• **DEMANDE DE TRAVAIL**: Filtrez les lignes ci-dessous pour ne conserver que celles qui contiennent la chaîne "from". Tenez compte de la casse.

• **ENREGISTREMENTS**:
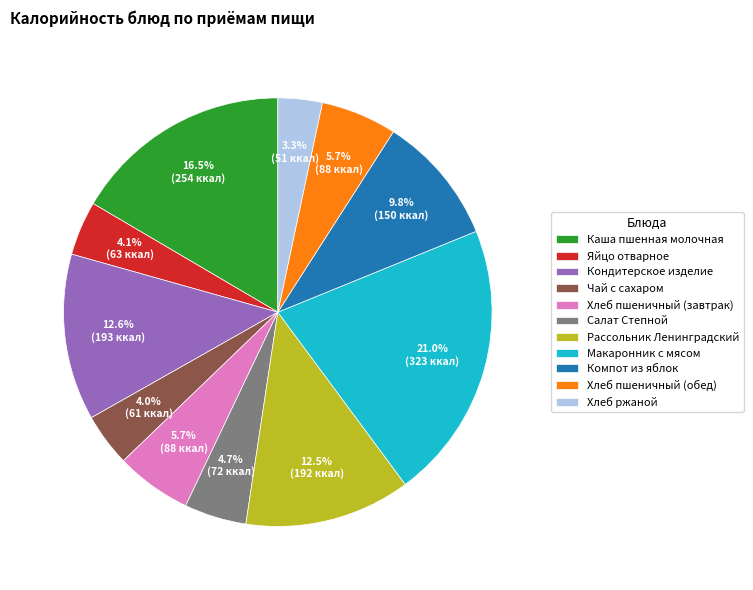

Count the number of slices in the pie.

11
==
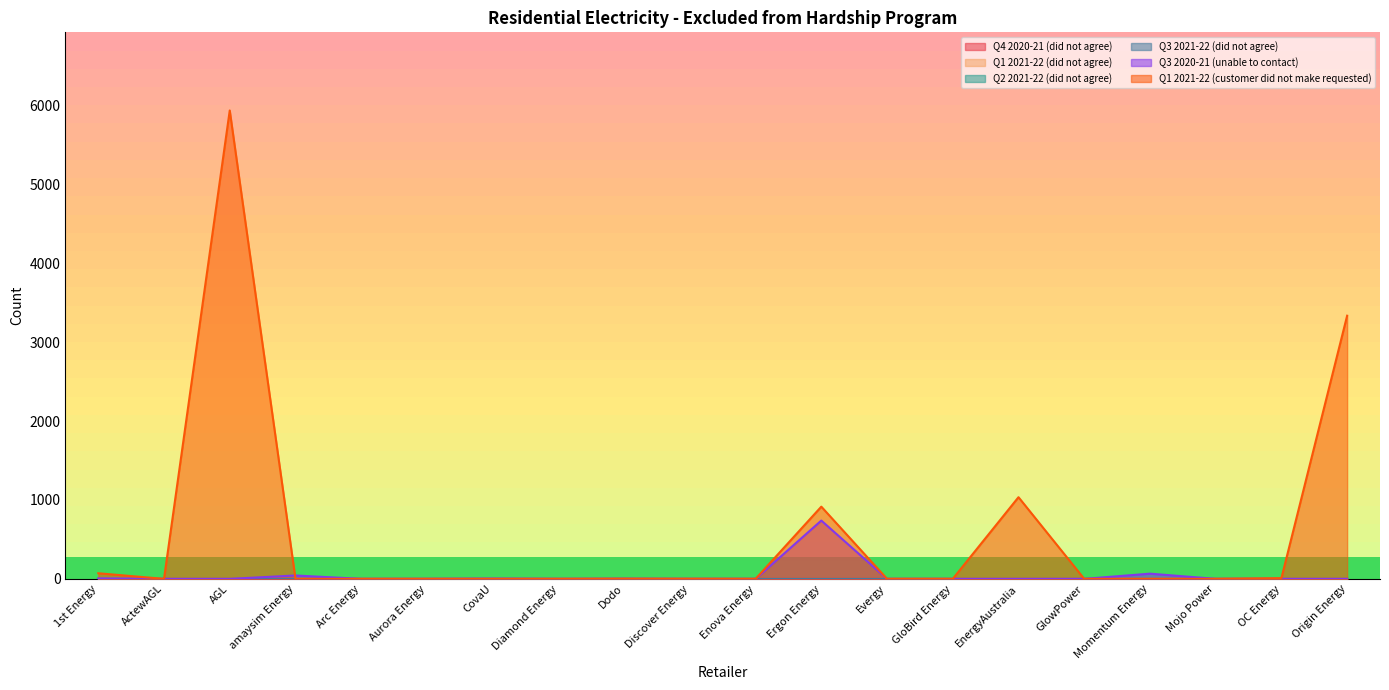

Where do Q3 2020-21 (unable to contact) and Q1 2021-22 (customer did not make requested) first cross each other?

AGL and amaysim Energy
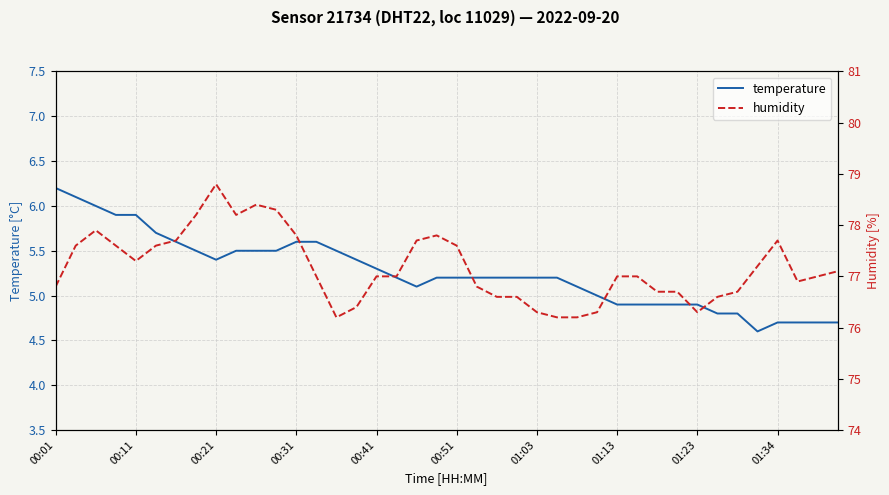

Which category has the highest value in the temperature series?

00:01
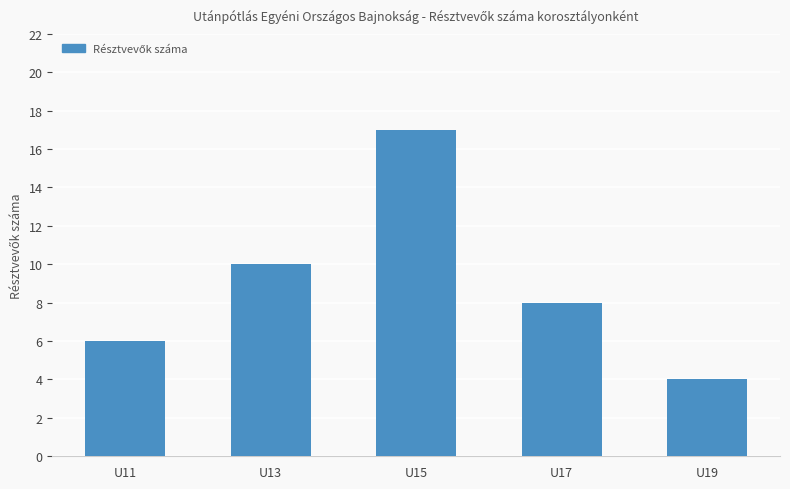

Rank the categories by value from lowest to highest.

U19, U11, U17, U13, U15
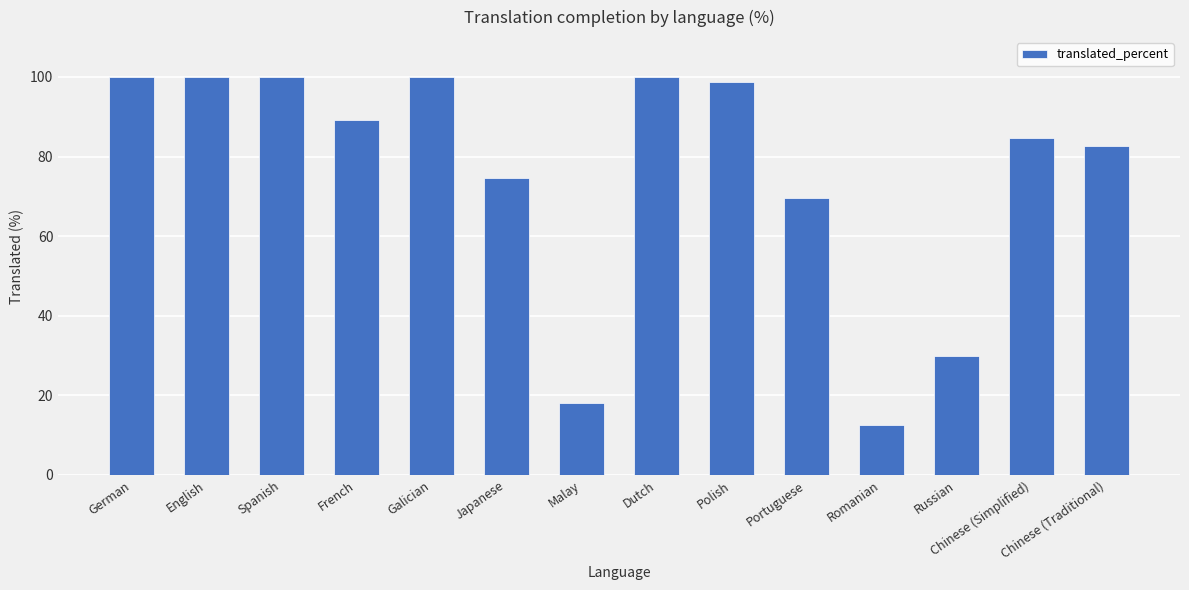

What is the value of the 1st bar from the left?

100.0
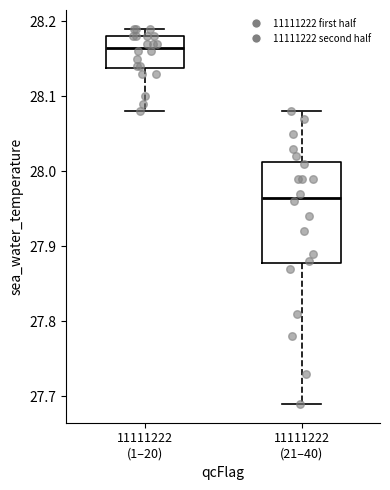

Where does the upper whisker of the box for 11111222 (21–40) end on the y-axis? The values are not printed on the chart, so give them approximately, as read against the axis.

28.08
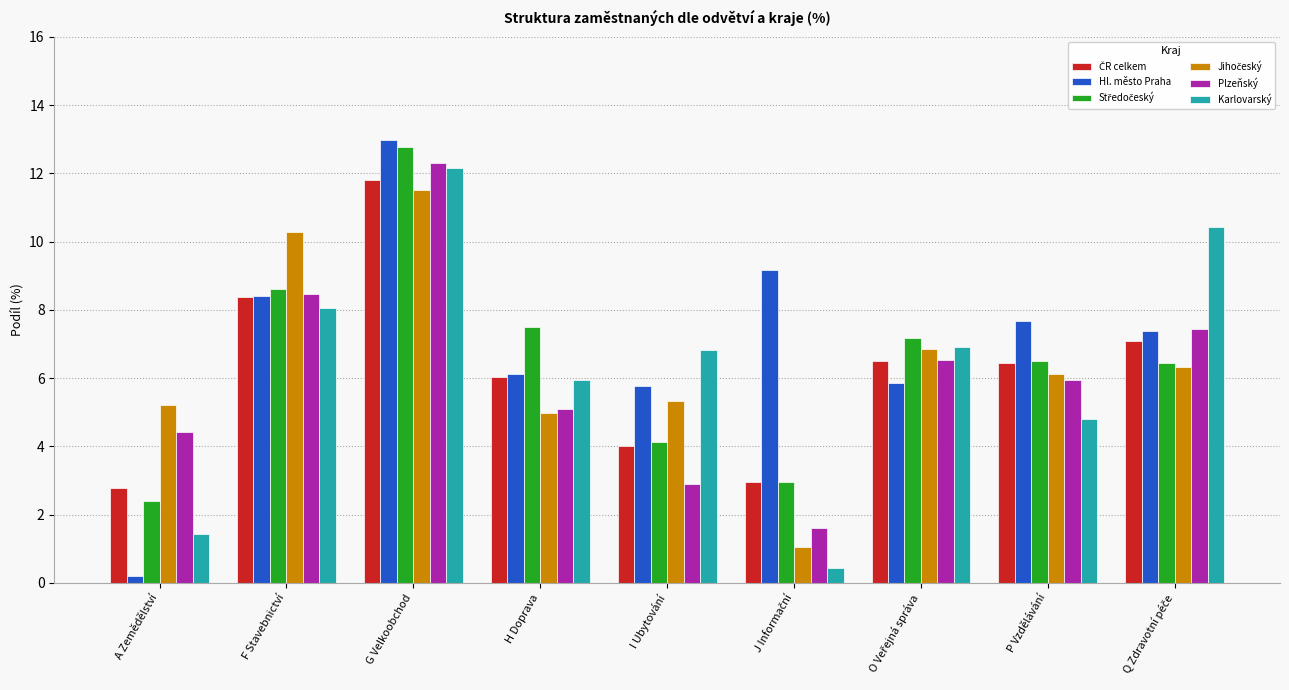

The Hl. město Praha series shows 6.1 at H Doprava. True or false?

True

• **SOLUTION DU PROBLÈME**:
Rank the categories by value from lowest to highest.
What is the value of the 1st bar from the left?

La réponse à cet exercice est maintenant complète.